All are welcome to attend. There's no booking requirement, but arriving early is recommended to ensure you get a seat.

Thursday, 21 July 2016

Mid-July update from Ireland Genealogy Projects Archives (IGP-web)
St Michael's Old Graveyard, Fintona, Co Tyrone.
Photo courtesy of Brigid Wilson.
Click picture for larger view of image.
Here's the list of early-July additions to the free Ireland Genealogy Projects Archives website. It comes with a request to all researchers who might be wandering around graveyards this summer to consider shaing your headstone photos with the project.

You don't need to photograph the entire burial site! Any individual headstone photo may be helpful to another genealogist researching the family memorialised.

There's full details of how to do so here, and I can tell you from personal experience that the process is very straightforward.

DONEGAL Genealogy Archives - Vital Records
Death certs 1869 (Updated)

MAYO Genealogy Archives - Headstones
Ballintubber Abbey & Cemetery
Murrisk Friary Graveyard

TYRONE Genealogy Archives - Headstones
St. Michael's Old Graveyard, Fintona

WATERFORD Genealogy Archives - Headstones
Portlaw Cem. (CoI) (Corrections and additions)

Wednesday, 20 July 2016

Certificate & diploma genealogy courses: Autumn 2016

The Irish Ancestry Research Centre (IARC) in Limerick has opened enrolment for the following two courses:

The Certificate in History of Family & Genealogical Methods is managed by IARC and held at the University of Limerick (UL). The course is held on campus on Thursday evenings from 6:30pm to 9:30pm but there is also an online programme available.

It runs across the Autumn and Spring semesters and offers options of progression to MA History of Family and to the Diploma in University College Cork.

Full details of the modules and assessment of the course can be downloaded here.

IARC's Diploma in Genealogy is accredited by University College Cork (UCC) and is offered in conjunction with its Centre for Adult Continuing Education. It is a traditional course offered on-campus at UCC, specifically designed to suit the active-retired, part-time employed and unemployed adult learner and offers participants the opportunity to engage in an interdisciplinary study of the past while developing genealogical research skills.

It is a two year programme at NFQ level 7 requiring a three-hour weekly class commitment. You can download full details here.

Further information on both these courses is available from Dr David J. Butler – E:, or from IARC – E: T: +353 61 207114.

IGRS Early Irish Marriage Index updated

Following quickly on the heels of a recent update to its Early Irish Deaths Index (see blogpost), the Irish Genealogical Research Society has added several thousand records to its Early Irish Marriage Index.

It now holds more than 80,000 marriage records, and names some 177,000 individuals. Free to members and non-members alike, it can be searched here.

========

_Given exercise 1_
Please quote the genealogy blog excerpt, everything from "The Certificate in" down to "be downloaded here.".
_Given exercise 2_
In the genealogy blog excerpt, when is the Certificate in History of Family & Genealogical Methods held on the University of Limerick campus?
_Given exercise 3_
Name every graveyard or cemetery listed under a Headstones heading in the genealogy blog excerpt.
The items after this have nothing to do with the genealogy blog excerpt.

_Provided records_
========

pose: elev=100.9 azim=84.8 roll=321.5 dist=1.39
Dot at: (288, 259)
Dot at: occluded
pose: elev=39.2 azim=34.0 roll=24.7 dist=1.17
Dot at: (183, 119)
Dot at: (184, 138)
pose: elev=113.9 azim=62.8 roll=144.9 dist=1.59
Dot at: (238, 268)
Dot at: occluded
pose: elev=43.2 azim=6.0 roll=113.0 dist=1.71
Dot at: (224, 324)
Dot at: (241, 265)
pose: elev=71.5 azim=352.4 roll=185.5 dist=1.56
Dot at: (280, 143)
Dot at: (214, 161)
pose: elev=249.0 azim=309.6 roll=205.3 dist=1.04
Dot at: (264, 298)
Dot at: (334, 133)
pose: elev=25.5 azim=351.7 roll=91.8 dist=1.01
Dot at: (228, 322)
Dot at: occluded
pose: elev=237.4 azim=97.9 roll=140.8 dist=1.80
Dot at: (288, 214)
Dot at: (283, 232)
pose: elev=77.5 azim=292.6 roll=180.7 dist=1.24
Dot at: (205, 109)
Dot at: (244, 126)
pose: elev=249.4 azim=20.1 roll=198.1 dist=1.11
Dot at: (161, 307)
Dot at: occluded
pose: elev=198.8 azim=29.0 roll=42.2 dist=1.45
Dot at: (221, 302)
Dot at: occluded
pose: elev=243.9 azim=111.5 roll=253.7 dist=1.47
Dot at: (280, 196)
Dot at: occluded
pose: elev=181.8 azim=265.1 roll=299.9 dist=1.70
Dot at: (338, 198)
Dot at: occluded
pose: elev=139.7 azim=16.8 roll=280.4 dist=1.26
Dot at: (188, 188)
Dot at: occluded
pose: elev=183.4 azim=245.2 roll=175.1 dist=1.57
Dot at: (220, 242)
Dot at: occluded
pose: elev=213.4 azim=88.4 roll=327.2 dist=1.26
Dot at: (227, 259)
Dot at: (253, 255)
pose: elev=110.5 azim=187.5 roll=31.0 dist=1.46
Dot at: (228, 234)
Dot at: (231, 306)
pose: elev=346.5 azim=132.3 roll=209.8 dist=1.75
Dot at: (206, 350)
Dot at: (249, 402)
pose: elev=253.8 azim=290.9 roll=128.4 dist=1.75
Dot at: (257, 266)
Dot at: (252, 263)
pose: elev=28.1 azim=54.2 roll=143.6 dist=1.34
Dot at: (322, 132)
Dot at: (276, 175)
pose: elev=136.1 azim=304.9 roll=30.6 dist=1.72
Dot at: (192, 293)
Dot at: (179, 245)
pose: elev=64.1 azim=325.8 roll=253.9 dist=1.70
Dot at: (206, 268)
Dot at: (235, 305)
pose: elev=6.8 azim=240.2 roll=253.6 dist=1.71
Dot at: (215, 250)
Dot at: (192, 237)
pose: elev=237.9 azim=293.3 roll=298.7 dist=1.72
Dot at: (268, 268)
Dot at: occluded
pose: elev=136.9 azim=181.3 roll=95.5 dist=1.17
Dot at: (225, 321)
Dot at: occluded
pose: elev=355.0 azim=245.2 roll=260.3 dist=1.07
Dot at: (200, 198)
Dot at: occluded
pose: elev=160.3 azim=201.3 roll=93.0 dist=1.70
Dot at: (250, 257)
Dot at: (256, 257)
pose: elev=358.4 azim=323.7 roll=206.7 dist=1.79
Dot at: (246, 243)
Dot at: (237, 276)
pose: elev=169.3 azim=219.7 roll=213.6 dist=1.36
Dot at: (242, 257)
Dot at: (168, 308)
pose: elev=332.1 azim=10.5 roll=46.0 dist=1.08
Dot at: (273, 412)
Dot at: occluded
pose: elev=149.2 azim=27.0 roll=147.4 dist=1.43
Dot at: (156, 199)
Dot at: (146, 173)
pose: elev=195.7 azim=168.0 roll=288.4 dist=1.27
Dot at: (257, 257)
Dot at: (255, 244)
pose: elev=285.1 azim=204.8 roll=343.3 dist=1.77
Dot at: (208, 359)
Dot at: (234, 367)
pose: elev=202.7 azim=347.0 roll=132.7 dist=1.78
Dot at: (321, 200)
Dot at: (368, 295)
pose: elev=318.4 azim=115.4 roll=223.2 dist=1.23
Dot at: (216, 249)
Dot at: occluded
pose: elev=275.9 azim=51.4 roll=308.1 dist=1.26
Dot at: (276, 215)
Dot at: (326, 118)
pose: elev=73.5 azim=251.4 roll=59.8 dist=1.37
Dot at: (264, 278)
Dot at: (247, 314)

========

_Written answer 1_
The Certificate in History of Family & Genealogical Methods is managed by IARC and held at the University of Limerick (UL). The course is held on campus on Thursday evenings from 6:30pm to 9:30pm but there is also an online programme available.

It runs across the Autumn and Spring semesters and offers options of progression to MA History of Family and to the Diploma in University College Cork.

Full details of the modules and assessment of the course can be downloaded here.

_Written answer 2_
Thursday evenings from 6:30pm to 9:30pm.

_Written answer 3_
- Ballintubber Abbey & Cemetery
- Murrisk Friary Graveyard
- St. Michael's Old Graveyard, Fintona
- Portlaw Cem. (CoI)